[EXCERPTED TEXT]
March 28, 2017
Our Man in Havana
Kilian Melloy READ TIME: 2 MIN.
British novelist Graham Green and filmmaker Carol Reed know a thing or two about international intrigue; after all, they cooked up the classic 1949 noir thriller "The Third Man," as famous for its star (Orson Welles) as for the creative team behind it. (They also created "The Fallen Idol," a film from 1948.)
But the two also had a mastery of satire, and they deftly, precisely employ that sensibility with the 1959 thriller "Our Man in Havana," a tale of incompetence and chicanery that spins into a yarn about spies and their craft. No less than the great Noel Coward appears to kick events into motion when Coward's character -- an MI-6 operative maned Hawthorne -- strolls into the vacuum cleaner shop of a British expatriate named Wormold (Alec Guinness) to recruit him as a secret agent. Times are uncertain, after all, and revolution is brewing. (The film, though produced on location early in Castro's regime, is set before the Cuban revolution brought Castro to power.)
As it happens, Wormold has a lovely young daughter with expensive tastes; her name is Millie (Jo Morrow) and her habits extend from shopping to socializing with a smitten (but frightfully vicious) police official named Segura (Ernie Kovacs). With the prospect of extra income from the British government dangled before him -- plus bonuses of various sorts -- Wormold cannot resist; he signs on. But what to do about the actual job or recruiting others to spy for him? What about intelligence gathering? World is utterly incapable of any such ambitions, so he takes the advice given him by a loose friend, a German fellow named Dr. Hasselbacher (Burl Ives), and simply makes up wild stories about a new super-weapon. (Proof postitive that "fake news" has been with us for a long time, and its basic motivation -- money -- hasn't changed.)

[DATA SECTION]

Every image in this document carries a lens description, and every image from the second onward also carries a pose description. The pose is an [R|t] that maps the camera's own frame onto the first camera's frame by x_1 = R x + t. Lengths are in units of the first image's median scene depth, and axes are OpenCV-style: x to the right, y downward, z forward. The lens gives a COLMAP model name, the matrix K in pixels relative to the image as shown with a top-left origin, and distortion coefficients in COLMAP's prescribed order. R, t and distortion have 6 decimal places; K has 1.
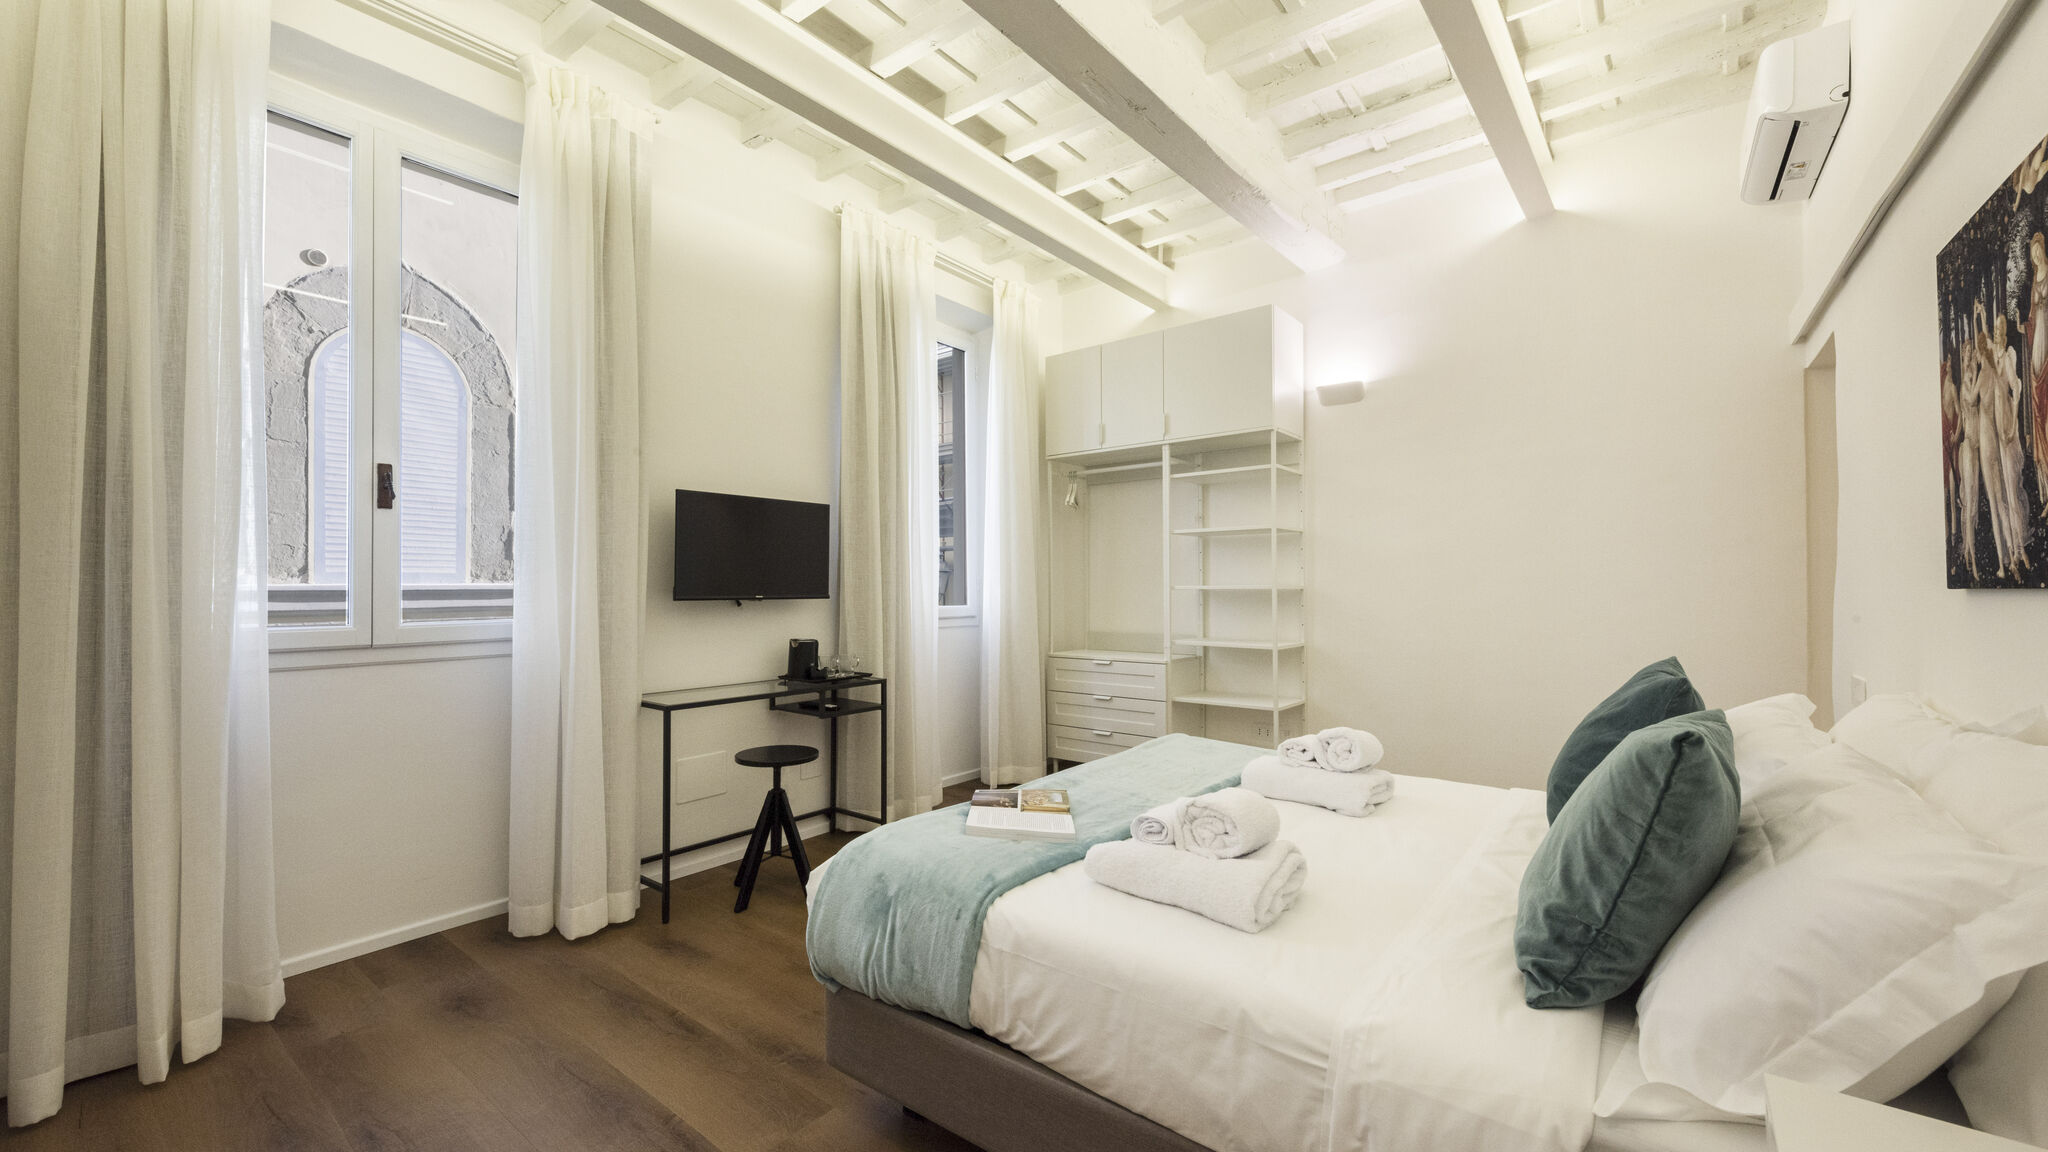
lens RADIAL K [[797.1, 0, 1023.4], [0, 797.1, 574.5], [0, 0, 1]] dist [0.014778, -0.005071]
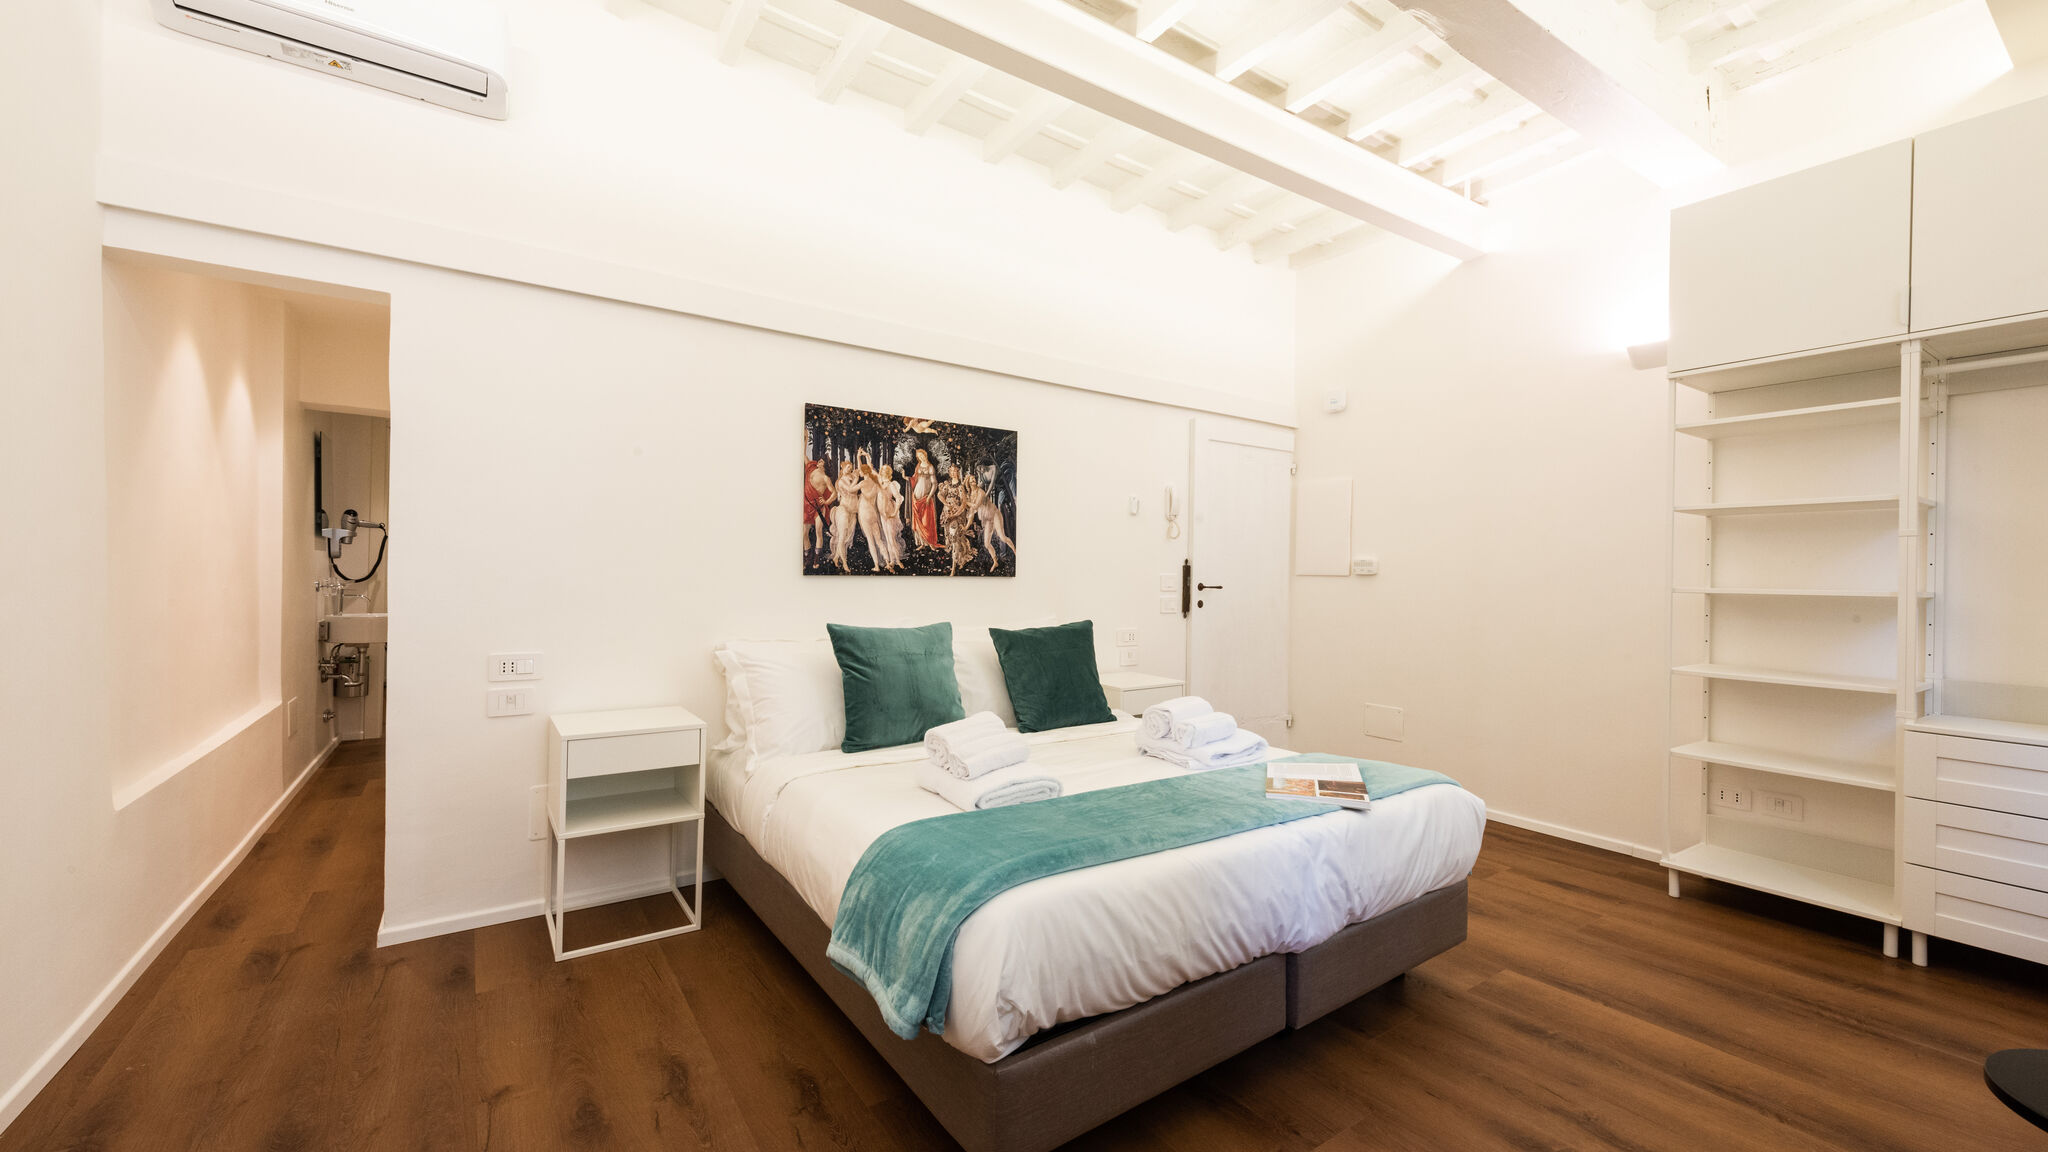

[WORK TASK 1]
Duplicate the passage of the review of "Our Man in Havana" from "March 28, 2017" to "film from 1948.)".
[WORK TASK 2]
Translate this sentence from the review of "Our Man in Havana" into Spanish: "Times are uncertain, after all, and revolution is brewing."

[ANSWER 1]
March 28, 2017
Our Man in Havana
Kilian Melloy READ TIME: 2 MIN.
British novelist Graham Green and filmmaker Carol Reed know a thing or two about international intrigue; after all, they cooked up the classic 1949 noir thriller "The Third Man," as famous for its star (Orson Welles) as for the creative team behind it. (They also created "The Fallen Idol," a film from 1948.)

[ANSWER 2]
Los tiempos son inciertos, después de todo, y se está gestando una revolución.